Campeonato Brasileiro de Beisebol
- Sport: Baseball
- Founded: 1936; 90 years ago
- First season: 1936
- No. of teams: 12
- Country: Brazil
- Most recent champions: Dourados (1st title)
- Most titles: Nippon Blue Jays (12 titles)

= Campeonato Brasileiro de Beisebol =

Brazilian baseball competition

The Campeonato Brasileiro de Beisebol (English: "Brazilian Baseball Championship") is the top-level baseball tournament in Brazil. It is organized by the Brazilian Baseball and Softball Confederation (CBBS) and as of 2023 it is contested by eleven teams. The championship was first played in 1936 and has been played nonstop, except for the 2020 season, when it was cancelled due to the COVID-19 pandemic. All of the clubs are based in the southeastern states of São Paulo and Paraná.

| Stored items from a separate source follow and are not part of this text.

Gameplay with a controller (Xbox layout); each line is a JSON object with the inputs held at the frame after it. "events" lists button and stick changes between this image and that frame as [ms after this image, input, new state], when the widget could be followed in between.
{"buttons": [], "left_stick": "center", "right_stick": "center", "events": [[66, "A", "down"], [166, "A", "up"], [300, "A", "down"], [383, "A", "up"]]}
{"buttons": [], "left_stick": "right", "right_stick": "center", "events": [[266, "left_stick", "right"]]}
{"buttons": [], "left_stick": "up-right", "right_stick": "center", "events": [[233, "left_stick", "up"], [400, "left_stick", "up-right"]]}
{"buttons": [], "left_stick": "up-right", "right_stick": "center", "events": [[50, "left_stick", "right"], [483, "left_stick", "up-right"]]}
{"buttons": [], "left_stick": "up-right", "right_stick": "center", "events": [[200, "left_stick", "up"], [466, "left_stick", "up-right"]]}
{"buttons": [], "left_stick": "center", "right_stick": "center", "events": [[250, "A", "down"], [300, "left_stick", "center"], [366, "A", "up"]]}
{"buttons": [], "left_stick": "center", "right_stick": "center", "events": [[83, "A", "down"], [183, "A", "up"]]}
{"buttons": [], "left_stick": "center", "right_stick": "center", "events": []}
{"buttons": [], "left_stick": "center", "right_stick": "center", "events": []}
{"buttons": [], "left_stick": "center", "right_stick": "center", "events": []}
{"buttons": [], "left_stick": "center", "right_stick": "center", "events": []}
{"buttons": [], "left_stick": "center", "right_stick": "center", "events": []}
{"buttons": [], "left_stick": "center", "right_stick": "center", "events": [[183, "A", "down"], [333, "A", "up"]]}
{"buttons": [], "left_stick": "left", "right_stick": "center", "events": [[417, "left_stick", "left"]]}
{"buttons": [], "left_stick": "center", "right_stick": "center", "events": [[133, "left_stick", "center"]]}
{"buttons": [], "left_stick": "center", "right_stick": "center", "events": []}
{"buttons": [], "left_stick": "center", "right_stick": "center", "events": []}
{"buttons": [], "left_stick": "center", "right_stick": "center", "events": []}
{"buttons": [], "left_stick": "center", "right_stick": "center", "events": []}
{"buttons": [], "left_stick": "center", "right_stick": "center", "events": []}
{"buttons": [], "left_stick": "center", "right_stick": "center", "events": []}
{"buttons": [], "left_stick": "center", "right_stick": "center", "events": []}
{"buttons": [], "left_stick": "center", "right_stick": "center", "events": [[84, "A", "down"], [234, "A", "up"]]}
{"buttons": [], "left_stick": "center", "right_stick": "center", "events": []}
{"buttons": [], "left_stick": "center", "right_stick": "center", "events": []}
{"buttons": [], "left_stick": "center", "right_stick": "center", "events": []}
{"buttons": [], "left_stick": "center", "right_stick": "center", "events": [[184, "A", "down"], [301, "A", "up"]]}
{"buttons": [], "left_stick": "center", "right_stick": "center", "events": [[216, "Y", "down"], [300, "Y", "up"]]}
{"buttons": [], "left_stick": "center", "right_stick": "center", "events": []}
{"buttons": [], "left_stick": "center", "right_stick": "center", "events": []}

The round-robin tournament consists of two rounds. In the first stage (the Fase Inicial), usually played in July, teams are divided into four groups. The top two teams in each group move on to the final round (Fase Final), usually contested in August.

The most recent champions are the 2025 winners, Dourados FA. The top five teams in the Fase Final qualify for the Taça Brasil ("Brazilian Cup"), a separate competition which is played later in the year.

==History==
Baseball was introduced to Brazil by Japanese immigrants in the early 20th century, who largely settled in agricultural communities around São Paulo. The first Brazilian baseball championship was held in São Paulo in 1936. The original four teams were Bastos (now GECEBS), Tietê, Paraguaçu Paulista and São Paulo; Colônia Aliança entered the next year. The tournament was sponsored by Jornal Nippak, a Japanese-Brazilian newspaper. During this early period, non-Japanese "westerners" were generally excluded from playing. However, repression against Japanese cultural associations during World War II saw the tournament temporarily cease operations.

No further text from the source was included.